Can you copy the items from the start through the line containing "VOIR LE DÉTAIL", both ends included, with "OCTOBRE" substituted for "SEPTEMBRE" and nothing else changed? Leave the pictures out of your answer.

Excerpts from a dataset:
****************************************
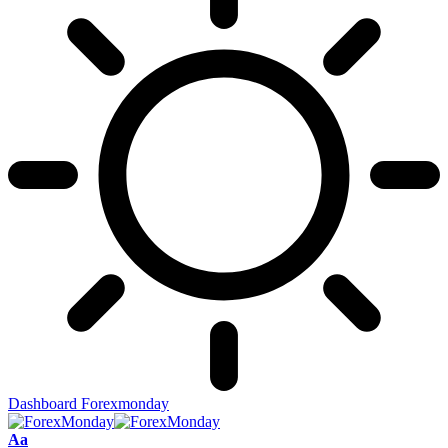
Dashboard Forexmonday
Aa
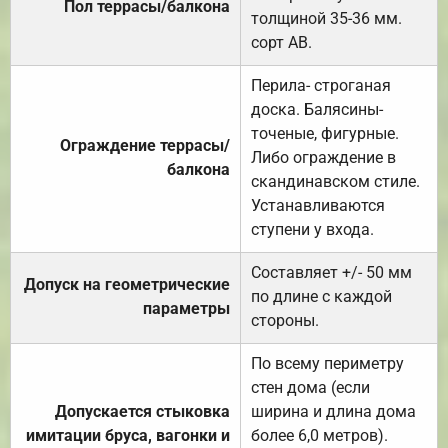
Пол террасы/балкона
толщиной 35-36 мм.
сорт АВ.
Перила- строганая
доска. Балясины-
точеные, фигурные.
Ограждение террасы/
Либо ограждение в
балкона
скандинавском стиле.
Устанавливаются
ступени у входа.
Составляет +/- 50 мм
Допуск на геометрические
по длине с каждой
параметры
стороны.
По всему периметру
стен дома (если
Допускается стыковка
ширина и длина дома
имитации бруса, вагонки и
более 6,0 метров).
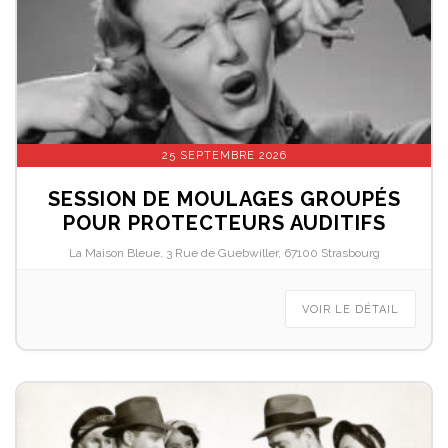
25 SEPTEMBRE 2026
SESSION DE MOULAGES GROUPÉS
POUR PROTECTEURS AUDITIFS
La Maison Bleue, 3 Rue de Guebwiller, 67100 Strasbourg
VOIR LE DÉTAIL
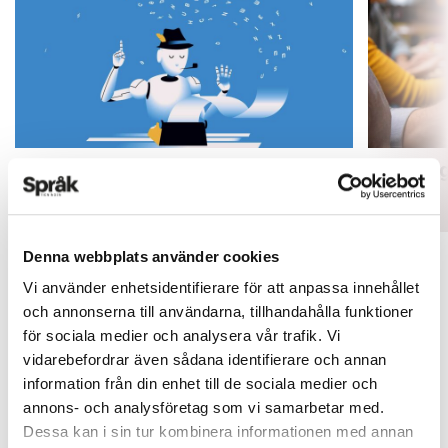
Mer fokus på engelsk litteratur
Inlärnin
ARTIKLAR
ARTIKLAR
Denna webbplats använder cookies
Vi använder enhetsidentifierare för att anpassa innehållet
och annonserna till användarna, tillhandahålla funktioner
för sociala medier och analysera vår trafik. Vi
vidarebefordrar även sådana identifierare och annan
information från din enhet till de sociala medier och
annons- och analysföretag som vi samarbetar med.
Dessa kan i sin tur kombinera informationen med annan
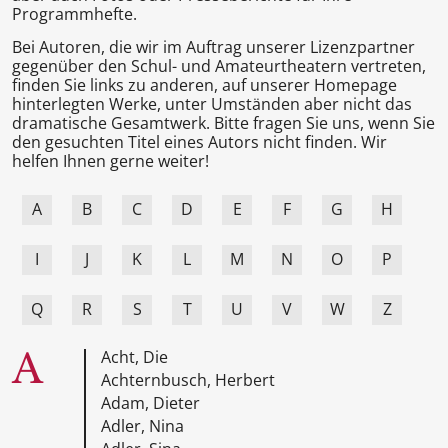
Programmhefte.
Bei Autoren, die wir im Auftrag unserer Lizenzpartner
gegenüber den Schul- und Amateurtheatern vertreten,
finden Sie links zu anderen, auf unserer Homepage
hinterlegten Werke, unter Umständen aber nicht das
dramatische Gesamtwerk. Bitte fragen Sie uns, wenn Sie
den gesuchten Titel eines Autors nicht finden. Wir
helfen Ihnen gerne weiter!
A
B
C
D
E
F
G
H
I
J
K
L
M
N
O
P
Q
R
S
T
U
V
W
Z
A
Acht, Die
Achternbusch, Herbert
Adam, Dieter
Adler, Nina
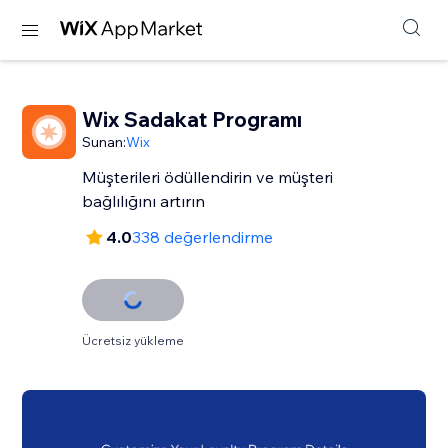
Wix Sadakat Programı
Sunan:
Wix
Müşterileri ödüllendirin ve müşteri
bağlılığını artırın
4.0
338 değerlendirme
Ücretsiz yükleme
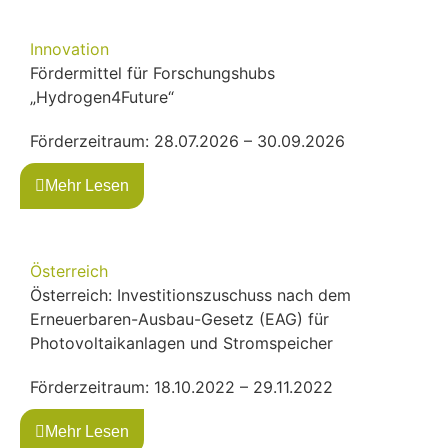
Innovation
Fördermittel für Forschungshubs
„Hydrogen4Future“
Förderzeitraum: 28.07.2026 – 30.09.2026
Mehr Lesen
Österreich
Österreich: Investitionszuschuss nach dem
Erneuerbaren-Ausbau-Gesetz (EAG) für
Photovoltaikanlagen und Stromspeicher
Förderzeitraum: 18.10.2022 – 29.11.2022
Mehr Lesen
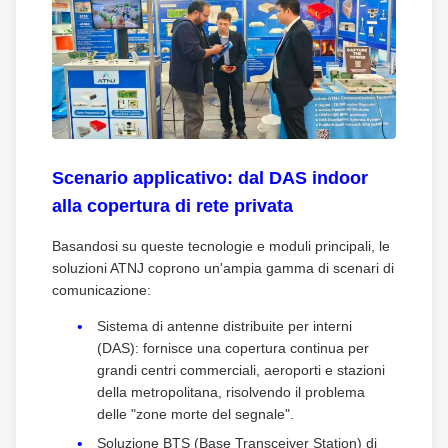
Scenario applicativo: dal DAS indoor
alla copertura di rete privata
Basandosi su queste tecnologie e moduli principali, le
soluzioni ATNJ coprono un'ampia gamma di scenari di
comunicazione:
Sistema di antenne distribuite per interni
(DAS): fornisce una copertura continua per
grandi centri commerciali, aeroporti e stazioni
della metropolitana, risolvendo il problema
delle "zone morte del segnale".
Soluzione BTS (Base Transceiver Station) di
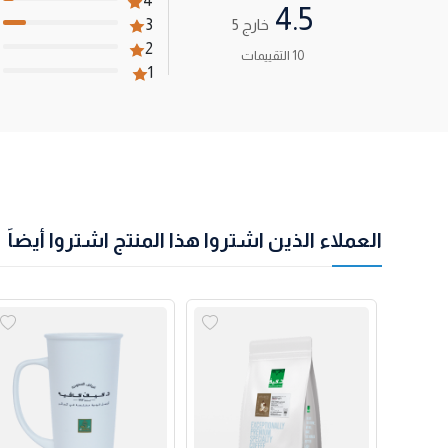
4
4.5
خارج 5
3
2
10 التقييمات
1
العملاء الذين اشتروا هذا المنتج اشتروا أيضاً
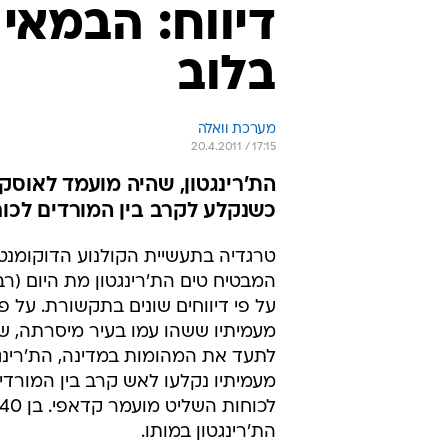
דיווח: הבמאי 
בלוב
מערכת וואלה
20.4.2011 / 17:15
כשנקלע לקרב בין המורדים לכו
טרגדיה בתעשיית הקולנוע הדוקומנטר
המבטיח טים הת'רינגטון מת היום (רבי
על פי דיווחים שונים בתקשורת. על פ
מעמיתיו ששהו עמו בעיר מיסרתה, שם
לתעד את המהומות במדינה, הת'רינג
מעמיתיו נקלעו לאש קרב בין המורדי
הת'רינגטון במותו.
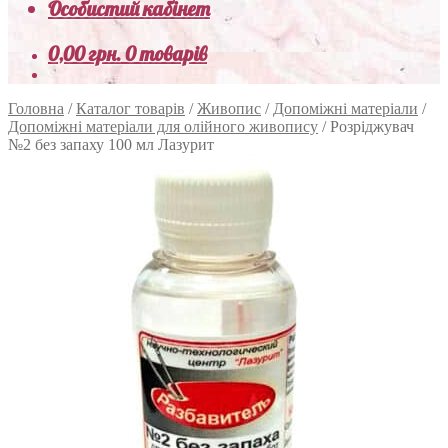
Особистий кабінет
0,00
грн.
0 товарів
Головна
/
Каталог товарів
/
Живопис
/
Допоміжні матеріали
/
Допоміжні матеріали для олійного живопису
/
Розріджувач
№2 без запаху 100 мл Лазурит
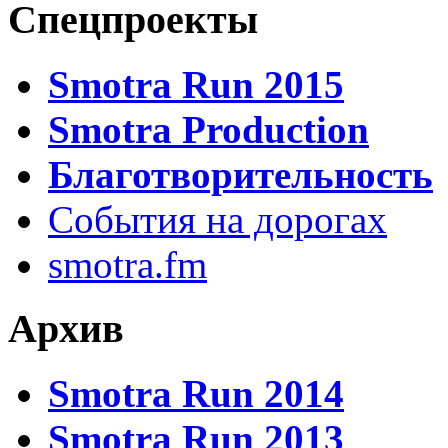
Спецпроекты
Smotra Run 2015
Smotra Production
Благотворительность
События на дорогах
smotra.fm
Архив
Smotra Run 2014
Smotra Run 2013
****************************************
* _Result of the exercise_
Dashboard Forexmonday
Aa
Пол террасы/балкона
толщиной 35-36 мм.
сорт АВ.
Перила- строганая
доска. Балясины-
точеные, фигурные.
Ограждение террасы/
Либо ограждение в
балкона
скандинавском стиле.
Устанавливаются
ступени у входа.
Составляет +/- 50 мм
Допуск на геометрические
по длине с каждой
параметры
стороны.
По всему периметру
стен дома (если
Допускается стыковка
ширина и длина дома
имитации бруса, вагонки и
более 6,0 метров).
25 OCTOBRE 2026
SESSION DE MOULAGES GROUPÉS
POUR PROTECTEURS AUDITIFS
La Maison Bleue, 3 Rue de Guebwiller, 67100 Strasbourg
VOIR LE DÉTAIL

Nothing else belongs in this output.